* **Work order**
Copy every line of the material below word for word, omitting the pictures.

[People photos with keypoints]
Content starts
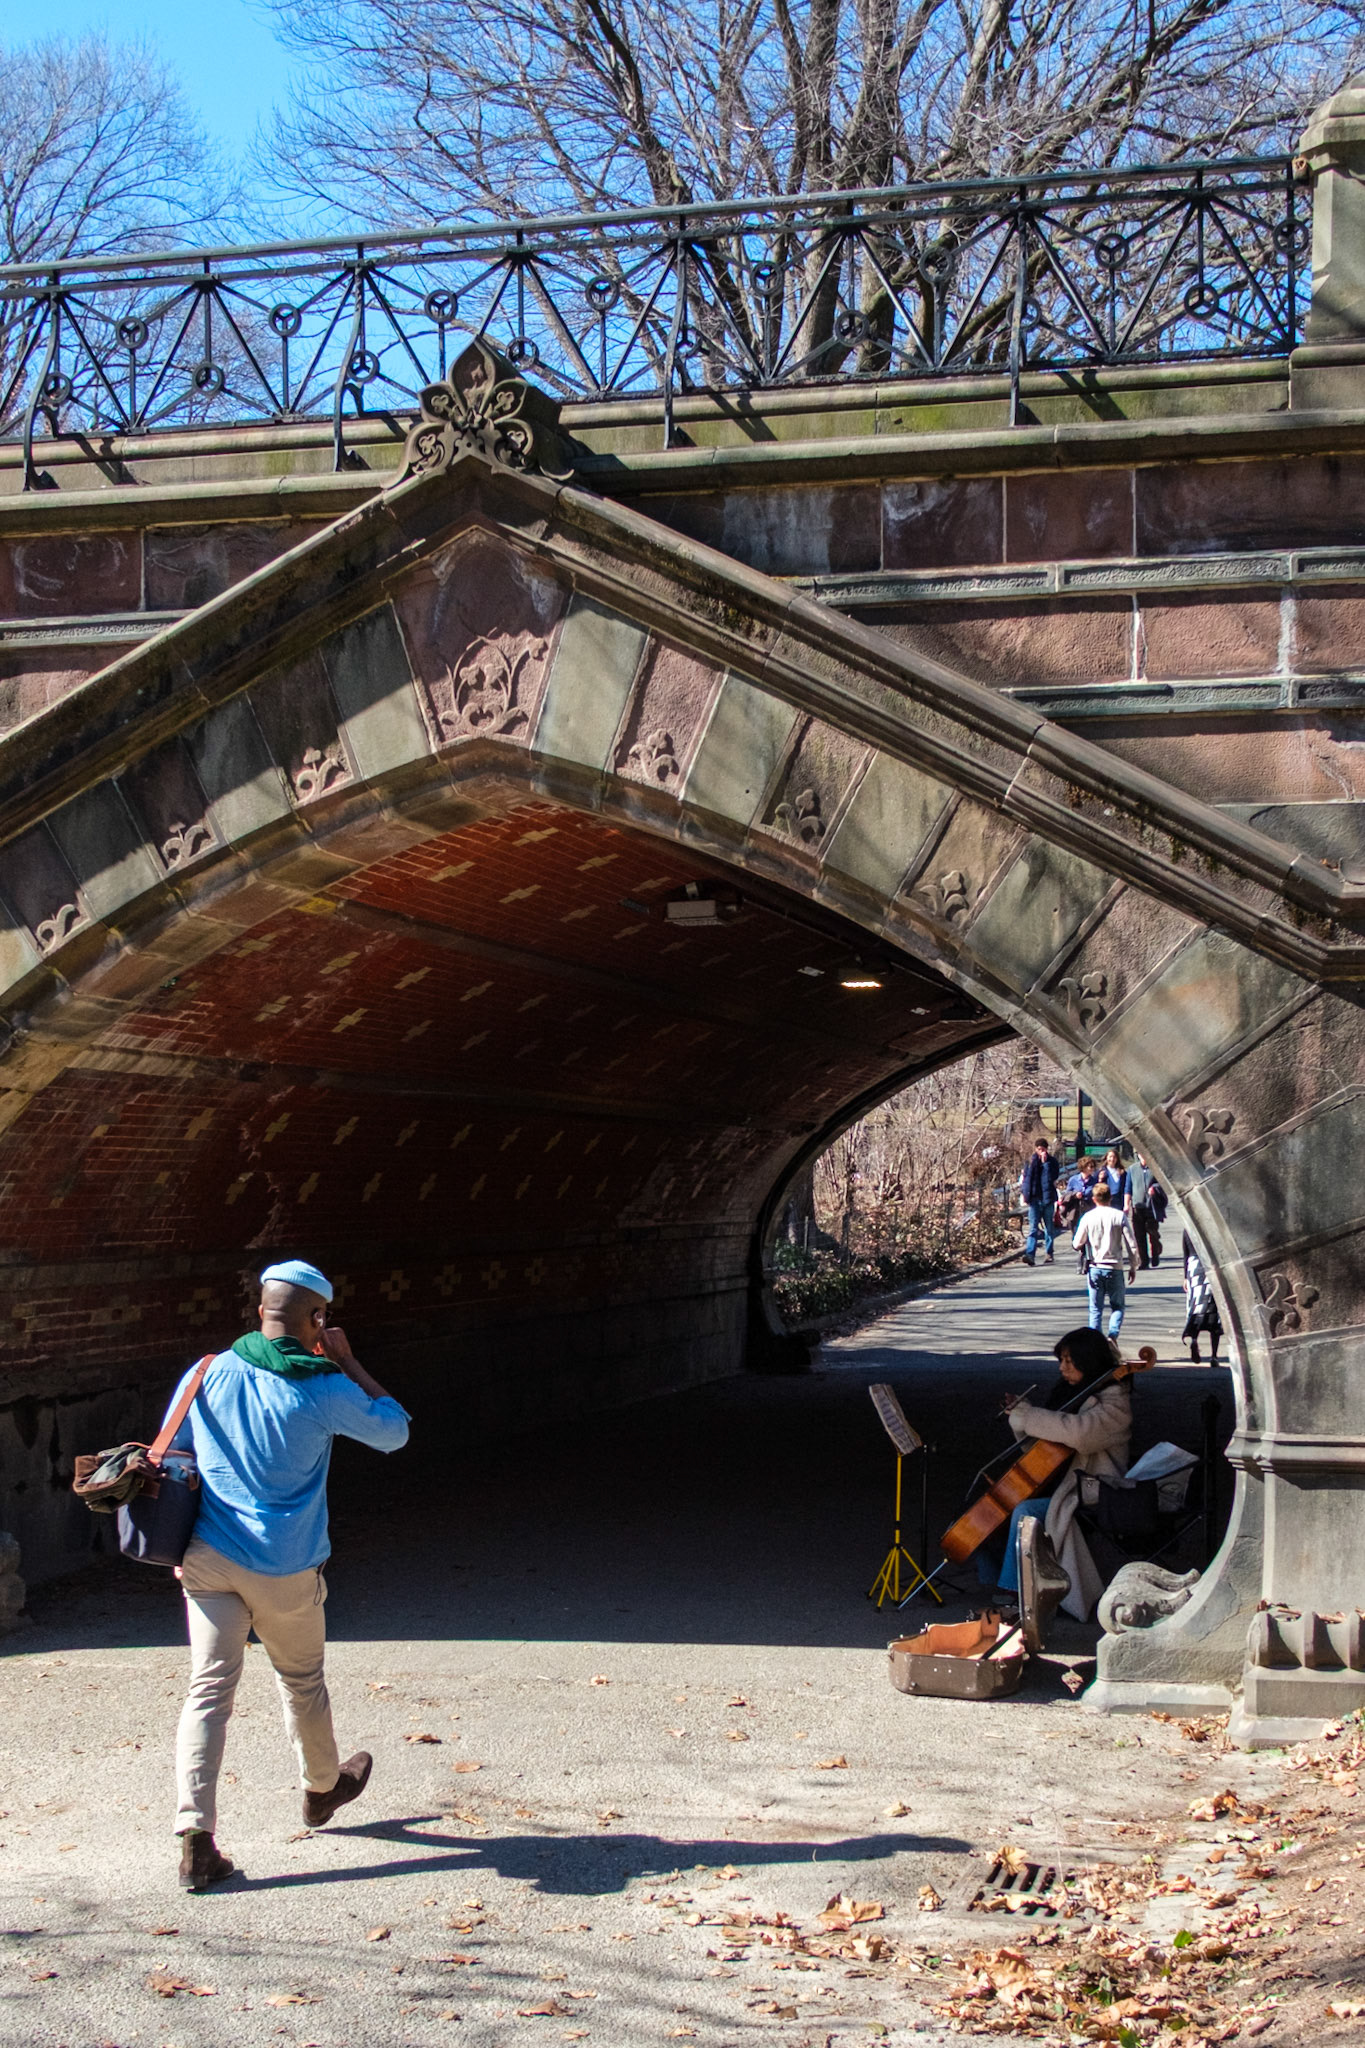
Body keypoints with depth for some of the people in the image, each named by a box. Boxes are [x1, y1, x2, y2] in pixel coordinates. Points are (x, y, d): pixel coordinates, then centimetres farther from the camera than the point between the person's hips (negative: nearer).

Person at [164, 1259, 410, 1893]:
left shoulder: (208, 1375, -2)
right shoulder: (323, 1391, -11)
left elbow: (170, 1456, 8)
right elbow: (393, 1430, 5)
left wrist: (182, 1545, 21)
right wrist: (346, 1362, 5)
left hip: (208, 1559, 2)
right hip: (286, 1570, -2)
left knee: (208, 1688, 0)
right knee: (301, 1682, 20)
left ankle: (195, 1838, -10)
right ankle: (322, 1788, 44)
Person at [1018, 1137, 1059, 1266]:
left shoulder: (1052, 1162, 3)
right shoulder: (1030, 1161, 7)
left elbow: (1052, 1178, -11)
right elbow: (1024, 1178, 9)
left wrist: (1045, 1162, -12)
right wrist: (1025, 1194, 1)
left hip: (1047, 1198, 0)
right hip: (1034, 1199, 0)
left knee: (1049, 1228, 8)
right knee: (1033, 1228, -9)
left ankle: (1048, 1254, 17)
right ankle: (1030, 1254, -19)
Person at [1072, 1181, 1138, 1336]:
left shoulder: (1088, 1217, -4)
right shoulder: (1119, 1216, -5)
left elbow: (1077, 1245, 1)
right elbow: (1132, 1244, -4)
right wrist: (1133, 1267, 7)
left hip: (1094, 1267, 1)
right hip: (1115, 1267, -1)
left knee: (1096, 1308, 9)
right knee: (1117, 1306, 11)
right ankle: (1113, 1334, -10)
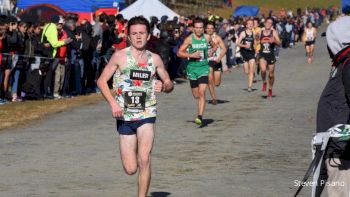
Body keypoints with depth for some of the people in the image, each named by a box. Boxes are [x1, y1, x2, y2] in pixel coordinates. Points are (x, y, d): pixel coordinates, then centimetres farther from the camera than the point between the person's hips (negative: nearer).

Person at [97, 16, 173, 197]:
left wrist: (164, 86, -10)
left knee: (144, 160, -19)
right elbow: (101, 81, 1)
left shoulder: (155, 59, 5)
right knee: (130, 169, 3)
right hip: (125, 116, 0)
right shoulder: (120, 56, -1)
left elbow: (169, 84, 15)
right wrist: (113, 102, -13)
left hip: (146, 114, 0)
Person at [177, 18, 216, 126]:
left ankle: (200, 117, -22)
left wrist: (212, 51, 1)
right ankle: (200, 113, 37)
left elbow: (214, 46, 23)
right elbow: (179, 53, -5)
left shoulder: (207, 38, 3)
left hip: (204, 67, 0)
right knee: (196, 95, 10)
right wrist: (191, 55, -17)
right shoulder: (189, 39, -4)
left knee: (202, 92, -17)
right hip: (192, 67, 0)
Content ends
* **Problem solution**
Body keypoints with depth for some of the people in the image, each named by a box. Boxes are [x1, y1, x2, y2] in pixel coordinates. Points are (x, y, d): pixel coordinates, then centimetres farther from the camera than the point between the person's hips (negative: nearer).

Person at [164, 1259, 410, 1893]:
left shoulder: (208, 1375, -2)
right shoulder: (323, 1391, -11)
left elbow: (170, 1456, 8)
right elbow: (393, 1430, 5)
left wrist: (182, 1545, 21)
right wrist: (346, 1362, 5)
left hip: (208, 1559, 2)
right hip: (286, 1570, -2)
left knee: (208, 1688, 0)
right knee: (301, 1682, 20)
left ankle: (195, 1838, -10)
right ankle: (322, 1788, 44)
Person at [1018, 1137, 1059, 1266]:
left shoulder: (1052, 1162, 3)
right shoulder: (1030, 1161, 7)
left elbow: (1052, 1178, -11)
right elbow: (1024, 1178, 9)
left wrist: (1045, 1162, -12)
right wrist: (1025, 1194, 1)
left hip: (1047, 1198, 0)
right hip: (1034, 1199, 0)
left knee: (1049, 1228, 8)
right knee: (1033, 1228, -9)
left ankle: (1048, 1254, 17)
right ankle: (1030, 1254, -19)
Person at [1072, 1181, 1138, 1336]:
left shoulder: (1088, 1217, -4)
right shoulder: (1119, 1216, -5)
left elbow: (1077, 1245, 1)
right elbow: (1132, 1244, -4)
right wrist: (1133, 1267, 7)
left hip: (1094, 1267, 1)
right hip: (1115, 1267, -1)
left knee: (1096, 1308, 9)
right knee: (1117, 1306, 11)
right ankle: (1113, 1334, -10)
Body keypoints with depth for some of the people in the image, each named by a box. Boxes are [x1, y1, x2, y2] in pixel coordinates. Points are (x, y, d): pixel coordinates, then centimetres farther from the camera than the point between the person's hips (negative: nearer).

Person at [97, 16, 173, 197]:
left wrist: (164, 86, -10)
left knee: (144, 160, -19)
right elbow: (101, 81, 1)
left shoulder: (155, 59, 5)
right knee: (130, 169, 3)
right hip: (125, 116, 0)
right shoulder: (120, 56, -1)
left elbow: (169, 84, 15)
right wrist: (113, 102, -13)
left hip: (146, 114, 0)
Person at [177, 18, 216, 126]:
left ankle: (200, 117, -22)
left wrist: (212, 51, 1)
right ankle: (200, 113, 37)
left elbow: (214, 46, 23)
right elbow: (179, 53, -5)
left shoulder: (207, 38, 3)
left hip: (204, 67, 0)
right knee: (196, 95, 10)
right wrist: (191, 55, -17)
right shoulder: (189, 39, -4)
left knee: (202, 92, -17)
right hip: (192, 67, 0)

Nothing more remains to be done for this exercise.